The input below:
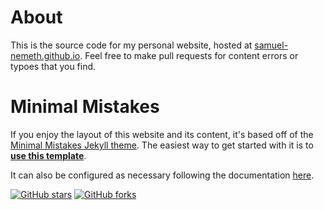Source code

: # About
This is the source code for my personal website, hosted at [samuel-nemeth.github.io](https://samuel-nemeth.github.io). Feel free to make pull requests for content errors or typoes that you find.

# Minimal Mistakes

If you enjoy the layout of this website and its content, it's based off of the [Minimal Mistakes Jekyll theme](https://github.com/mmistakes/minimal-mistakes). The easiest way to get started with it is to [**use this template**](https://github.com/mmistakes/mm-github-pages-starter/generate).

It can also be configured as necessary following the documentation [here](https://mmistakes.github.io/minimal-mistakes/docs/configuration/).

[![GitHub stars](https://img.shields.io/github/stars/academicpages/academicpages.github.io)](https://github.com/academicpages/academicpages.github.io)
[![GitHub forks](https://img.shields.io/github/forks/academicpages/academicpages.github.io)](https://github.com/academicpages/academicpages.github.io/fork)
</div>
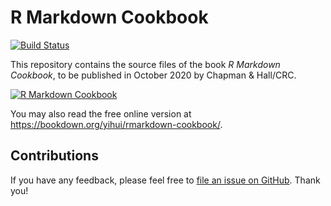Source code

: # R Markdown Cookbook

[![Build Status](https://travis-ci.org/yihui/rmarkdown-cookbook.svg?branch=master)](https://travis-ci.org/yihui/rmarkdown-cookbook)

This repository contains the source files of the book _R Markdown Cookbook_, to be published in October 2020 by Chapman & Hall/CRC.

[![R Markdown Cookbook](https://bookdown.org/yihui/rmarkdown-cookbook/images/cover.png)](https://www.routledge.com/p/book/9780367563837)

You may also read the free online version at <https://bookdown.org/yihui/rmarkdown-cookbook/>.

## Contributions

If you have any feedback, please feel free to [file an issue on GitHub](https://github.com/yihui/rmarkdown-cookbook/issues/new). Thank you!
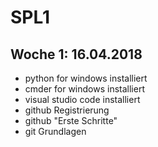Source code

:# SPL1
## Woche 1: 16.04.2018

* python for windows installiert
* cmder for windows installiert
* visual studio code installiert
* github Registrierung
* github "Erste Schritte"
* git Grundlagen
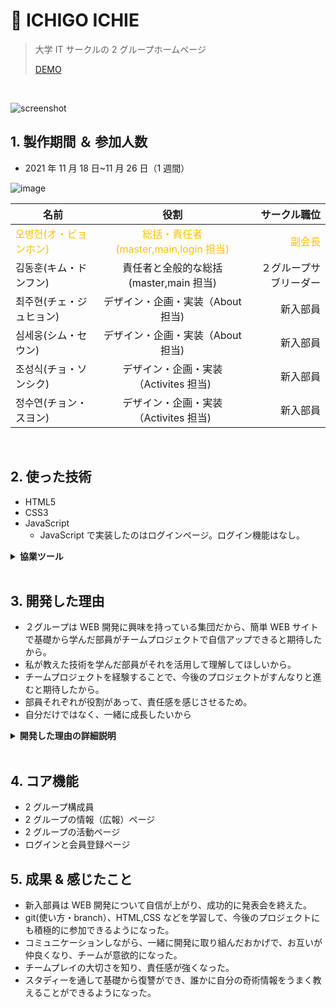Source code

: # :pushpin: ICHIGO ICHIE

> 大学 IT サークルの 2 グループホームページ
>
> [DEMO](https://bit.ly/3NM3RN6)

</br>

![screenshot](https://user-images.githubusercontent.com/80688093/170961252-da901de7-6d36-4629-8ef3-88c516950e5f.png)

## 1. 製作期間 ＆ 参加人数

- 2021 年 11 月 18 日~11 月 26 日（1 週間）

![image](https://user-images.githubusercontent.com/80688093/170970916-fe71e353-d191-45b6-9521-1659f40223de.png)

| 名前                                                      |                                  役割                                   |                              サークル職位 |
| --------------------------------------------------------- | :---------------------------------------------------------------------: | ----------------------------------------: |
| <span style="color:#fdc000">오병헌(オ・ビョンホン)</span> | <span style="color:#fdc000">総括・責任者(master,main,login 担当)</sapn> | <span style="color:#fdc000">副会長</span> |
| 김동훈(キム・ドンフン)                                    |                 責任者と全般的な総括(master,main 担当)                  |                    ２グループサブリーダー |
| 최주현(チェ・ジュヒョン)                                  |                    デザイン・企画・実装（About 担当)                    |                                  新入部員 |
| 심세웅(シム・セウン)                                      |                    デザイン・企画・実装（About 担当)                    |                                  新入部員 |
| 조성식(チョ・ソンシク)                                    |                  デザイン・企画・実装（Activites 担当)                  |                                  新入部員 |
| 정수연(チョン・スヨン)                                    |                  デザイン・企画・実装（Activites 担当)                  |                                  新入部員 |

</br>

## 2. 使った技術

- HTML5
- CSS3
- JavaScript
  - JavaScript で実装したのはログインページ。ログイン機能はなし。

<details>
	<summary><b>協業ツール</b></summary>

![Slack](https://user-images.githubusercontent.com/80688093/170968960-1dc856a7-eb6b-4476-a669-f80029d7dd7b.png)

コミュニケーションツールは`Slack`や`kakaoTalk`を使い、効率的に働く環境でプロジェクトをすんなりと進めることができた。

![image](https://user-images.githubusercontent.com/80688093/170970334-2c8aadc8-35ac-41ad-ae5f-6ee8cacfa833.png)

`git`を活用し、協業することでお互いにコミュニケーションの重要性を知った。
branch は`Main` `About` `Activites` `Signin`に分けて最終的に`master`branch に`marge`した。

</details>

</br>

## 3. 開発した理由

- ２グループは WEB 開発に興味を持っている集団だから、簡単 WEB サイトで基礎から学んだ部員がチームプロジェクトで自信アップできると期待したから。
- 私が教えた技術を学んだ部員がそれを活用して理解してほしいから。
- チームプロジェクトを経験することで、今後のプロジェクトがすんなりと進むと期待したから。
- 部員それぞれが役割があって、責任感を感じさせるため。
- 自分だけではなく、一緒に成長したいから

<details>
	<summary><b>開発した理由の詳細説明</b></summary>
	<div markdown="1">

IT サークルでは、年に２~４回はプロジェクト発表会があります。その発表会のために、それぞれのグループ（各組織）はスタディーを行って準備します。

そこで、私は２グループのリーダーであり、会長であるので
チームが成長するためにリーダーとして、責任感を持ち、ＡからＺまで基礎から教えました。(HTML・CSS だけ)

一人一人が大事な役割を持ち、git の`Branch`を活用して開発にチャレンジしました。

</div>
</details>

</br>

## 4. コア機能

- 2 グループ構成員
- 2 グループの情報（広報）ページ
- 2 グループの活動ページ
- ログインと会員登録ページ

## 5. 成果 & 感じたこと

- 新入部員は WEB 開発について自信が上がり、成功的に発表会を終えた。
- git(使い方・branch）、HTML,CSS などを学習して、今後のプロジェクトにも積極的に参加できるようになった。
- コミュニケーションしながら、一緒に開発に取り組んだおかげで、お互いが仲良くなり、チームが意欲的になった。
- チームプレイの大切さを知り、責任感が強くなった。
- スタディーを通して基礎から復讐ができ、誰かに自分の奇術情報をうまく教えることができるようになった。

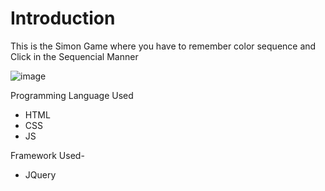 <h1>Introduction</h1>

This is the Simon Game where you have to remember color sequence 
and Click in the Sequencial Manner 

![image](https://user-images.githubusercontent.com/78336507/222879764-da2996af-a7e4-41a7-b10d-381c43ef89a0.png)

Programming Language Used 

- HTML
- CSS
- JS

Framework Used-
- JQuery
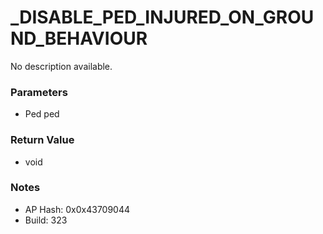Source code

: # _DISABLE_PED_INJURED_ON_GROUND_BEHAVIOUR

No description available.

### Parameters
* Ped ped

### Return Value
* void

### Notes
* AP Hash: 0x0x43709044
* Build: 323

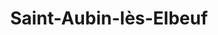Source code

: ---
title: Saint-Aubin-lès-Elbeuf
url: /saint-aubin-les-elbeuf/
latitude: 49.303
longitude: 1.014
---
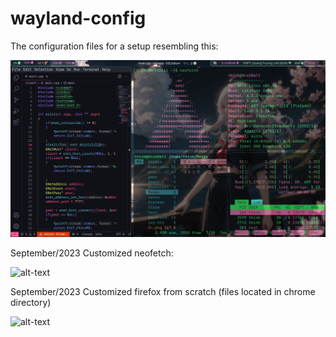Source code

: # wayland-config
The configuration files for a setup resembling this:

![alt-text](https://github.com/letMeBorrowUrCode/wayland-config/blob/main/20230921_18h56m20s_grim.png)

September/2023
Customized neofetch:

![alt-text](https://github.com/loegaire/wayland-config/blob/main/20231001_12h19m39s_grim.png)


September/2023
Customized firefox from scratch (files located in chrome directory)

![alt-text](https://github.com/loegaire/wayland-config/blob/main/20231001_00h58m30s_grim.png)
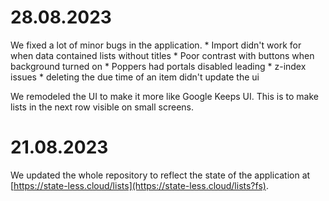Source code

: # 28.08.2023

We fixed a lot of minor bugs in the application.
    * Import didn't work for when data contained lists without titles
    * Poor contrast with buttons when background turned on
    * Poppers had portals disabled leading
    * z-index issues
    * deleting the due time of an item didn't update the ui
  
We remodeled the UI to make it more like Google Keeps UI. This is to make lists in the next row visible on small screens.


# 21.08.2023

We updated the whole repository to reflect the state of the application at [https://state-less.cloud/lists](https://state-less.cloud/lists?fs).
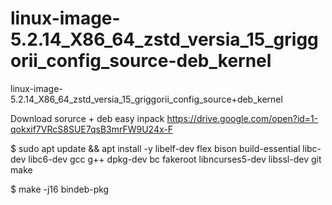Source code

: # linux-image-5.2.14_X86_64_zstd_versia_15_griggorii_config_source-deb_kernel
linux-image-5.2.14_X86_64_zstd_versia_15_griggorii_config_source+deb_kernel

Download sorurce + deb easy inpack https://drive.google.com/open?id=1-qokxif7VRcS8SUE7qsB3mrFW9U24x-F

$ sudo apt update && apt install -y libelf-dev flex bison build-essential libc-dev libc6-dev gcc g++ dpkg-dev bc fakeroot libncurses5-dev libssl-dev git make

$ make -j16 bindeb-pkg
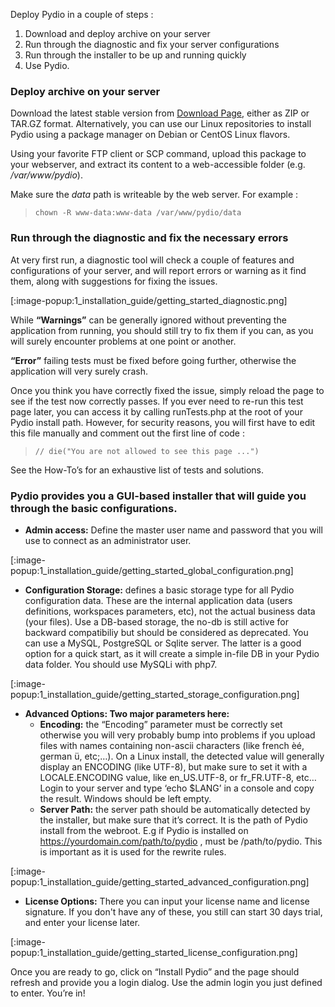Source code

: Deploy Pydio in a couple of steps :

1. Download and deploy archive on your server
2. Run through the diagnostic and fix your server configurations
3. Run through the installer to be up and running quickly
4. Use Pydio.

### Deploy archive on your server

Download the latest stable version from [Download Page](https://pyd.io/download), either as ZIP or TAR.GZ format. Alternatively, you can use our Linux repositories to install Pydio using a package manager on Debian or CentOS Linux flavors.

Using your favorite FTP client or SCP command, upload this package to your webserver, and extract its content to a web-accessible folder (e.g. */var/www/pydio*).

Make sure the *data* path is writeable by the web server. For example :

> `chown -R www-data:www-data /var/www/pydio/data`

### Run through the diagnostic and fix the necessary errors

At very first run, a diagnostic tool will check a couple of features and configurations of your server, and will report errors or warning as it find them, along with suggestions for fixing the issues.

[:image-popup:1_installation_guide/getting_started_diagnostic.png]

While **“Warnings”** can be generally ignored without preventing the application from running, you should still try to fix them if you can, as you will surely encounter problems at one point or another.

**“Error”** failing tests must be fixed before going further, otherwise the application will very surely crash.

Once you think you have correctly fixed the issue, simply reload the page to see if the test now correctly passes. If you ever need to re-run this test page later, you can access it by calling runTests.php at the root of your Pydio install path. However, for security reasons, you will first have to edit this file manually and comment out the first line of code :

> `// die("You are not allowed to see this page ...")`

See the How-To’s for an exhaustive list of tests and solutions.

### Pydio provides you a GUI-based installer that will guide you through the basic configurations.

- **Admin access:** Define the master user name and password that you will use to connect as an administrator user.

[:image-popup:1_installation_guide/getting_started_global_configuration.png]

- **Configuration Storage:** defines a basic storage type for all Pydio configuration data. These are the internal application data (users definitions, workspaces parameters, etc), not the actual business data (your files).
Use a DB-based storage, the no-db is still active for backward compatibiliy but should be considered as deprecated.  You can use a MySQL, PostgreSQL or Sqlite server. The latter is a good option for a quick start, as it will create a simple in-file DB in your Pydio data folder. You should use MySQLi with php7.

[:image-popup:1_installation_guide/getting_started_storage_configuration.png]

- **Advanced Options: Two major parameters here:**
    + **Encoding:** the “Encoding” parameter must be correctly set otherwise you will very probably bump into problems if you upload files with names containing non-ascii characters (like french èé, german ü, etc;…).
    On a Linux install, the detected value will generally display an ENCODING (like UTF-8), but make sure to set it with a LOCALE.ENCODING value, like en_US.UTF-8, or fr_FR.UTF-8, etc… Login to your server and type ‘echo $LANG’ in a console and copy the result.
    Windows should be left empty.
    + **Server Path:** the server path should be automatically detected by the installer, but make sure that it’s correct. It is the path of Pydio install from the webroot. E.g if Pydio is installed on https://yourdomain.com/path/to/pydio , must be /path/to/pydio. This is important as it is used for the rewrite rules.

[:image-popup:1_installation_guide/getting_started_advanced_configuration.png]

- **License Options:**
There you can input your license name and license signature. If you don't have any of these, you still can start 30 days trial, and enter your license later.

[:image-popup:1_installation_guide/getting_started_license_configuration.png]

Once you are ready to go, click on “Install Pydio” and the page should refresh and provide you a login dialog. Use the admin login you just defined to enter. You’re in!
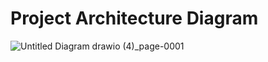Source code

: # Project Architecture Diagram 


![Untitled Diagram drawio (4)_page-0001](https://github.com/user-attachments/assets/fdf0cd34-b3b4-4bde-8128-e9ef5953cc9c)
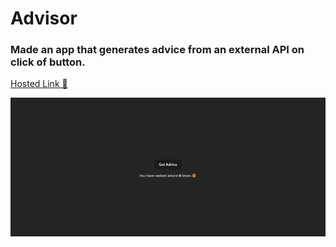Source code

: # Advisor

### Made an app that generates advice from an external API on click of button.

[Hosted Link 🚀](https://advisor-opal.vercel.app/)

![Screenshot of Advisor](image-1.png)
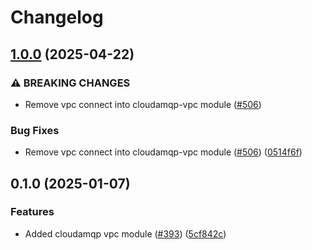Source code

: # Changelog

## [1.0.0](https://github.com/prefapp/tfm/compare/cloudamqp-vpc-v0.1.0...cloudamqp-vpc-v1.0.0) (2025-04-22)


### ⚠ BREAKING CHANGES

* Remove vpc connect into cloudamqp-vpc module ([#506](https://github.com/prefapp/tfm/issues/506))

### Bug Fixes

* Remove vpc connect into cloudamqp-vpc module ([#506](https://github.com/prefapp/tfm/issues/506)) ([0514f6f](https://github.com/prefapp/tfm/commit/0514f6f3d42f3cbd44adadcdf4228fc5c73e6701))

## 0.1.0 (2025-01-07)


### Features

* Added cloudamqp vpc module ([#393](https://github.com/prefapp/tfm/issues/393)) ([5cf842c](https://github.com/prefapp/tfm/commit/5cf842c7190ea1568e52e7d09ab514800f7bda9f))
End of The input.
Work instruction: All lines above that contain "errors" are required in the answer.

Answer area:
This is the source code for my personal website, hosted at [samuel-nemeth.github.io](https://samuel-nemeth.github.io). Feel free to make pull requests for content errors or typoes that you find.
### Run through the diagnostic and fix the necessary errors
At very first run, a diagnostic tool will check a couple of features and configurations of your server, and will report errors or warning as it find them, along with suggestions for fixing the issues.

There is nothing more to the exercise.